Yesterday the Texas Legislature debated on bills for the last time this session. There are always a lot of nips and tucks to bills in these final few days, and this is also generally the time where lots of legislation either flies or dies very quickly.
One thing that did not fly by people so quickly, was Rick Perry's first veto of this session. Saturday, Perry vetoed SB 346 by Senator Kel Seliger and Representative Charlie Geren. This bill, also known as the "dark money" bill as reported earlier, would have disclosed donors to non-profits who participate in political activities. Currently these non- profits also known as Political Action Committees, or PACs, donate in very large amounts to political campaigns, which is reported on, but the donors to the PACs are all secret.
The logic for Rick Perry's veto was noted in a strongly worded statement from the Governor, noting that it threatened the donors rights of association:
"At a time when our federal government is assaulting the rights of Americans by using the tools of government to squelch dissent, it is unconscionable to expose more Texans to the risk of such harassment, regardless of political, organizational or party affiliation."
Of course no one is claiming the donors who donate directly to candidates are threatened of their freedom to associate. What is really being threatened are the people who do not have money to influence these non-profits and are not nearly represented as much as these PACs are in the political and electoral process (which are thanks to Rick Perry still unchecked and unchallenged with no political transparency). During the 2012 cycle alone, according to the Tribune, these special non-profits "used the 501c(4) designation (and) spent more than $300 million to influence elections, according to the Center for Responsive Politics."

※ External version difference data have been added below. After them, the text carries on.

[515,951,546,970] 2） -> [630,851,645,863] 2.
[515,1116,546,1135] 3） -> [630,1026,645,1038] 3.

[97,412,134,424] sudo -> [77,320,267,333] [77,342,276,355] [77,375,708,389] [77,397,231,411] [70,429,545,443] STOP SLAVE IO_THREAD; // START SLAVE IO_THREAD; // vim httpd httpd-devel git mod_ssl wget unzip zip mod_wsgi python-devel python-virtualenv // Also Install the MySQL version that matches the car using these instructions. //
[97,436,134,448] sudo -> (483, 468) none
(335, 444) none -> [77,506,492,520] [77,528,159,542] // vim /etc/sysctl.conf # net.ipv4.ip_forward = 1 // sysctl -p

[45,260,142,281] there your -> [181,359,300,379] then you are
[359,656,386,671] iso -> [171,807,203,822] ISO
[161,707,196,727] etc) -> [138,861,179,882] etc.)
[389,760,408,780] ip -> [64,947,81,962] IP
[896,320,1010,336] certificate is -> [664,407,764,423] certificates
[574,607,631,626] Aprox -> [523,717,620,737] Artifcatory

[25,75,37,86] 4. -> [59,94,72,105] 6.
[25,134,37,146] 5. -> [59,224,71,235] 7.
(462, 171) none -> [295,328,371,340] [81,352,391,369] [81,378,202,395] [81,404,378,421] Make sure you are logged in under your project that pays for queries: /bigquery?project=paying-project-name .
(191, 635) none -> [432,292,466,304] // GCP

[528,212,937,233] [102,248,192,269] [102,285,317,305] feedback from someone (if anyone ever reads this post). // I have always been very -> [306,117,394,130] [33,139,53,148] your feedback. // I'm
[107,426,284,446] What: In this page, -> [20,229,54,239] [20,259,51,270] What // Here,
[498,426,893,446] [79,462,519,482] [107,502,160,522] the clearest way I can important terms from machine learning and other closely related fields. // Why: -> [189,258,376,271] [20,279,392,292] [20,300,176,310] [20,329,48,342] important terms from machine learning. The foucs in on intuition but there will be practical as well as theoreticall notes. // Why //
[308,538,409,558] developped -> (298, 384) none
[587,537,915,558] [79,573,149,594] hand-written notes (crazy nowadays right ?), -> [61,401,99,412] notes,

Representative Charlie Geren is quoted from the same Tribune article:
" 'Certain groups keep scorecards and continuously bombard the internet. All that's fine, it's what this process is about,' state Rep. Charlie Geren, R-Fort Worth, said during House debate on the measure. 'The problem occurs when these groups wade deep into the political process ... and use a loophole that keeps their donors secret.' "
This bill was an interesting story because it was (one of a few) shell games between Michael Quinn Sullivan and Charlie Geren. In this case, Geren represented not only transparency and equity in the political process, but the entire will of the House. The Texas House passed this transparency bill when the Senate couldn't pass it (even though, oops they did), because this vote in the House reflected more than transparency, but a referendum on Michael Quinn Sullivan and his PAC, Texans for Fiscal Responsibility (a great cause with a modest and meager name, yet curiously well funded).
Texans for Fiscal Responsibility is a PAC that traditionally releases rankings of each Texas Legislator in terms of how they score on certain votes relating to "fiscal conservatism." Michael Quinn Sullivan, the leader of the this PAC has a very pervasive social media presence, yet like most Republicans, can't really call a win, lose, or draw for this session yet.
The House adjourns Sine Die today, and if there is an imminent special session coming, it is expected to be announced today as well.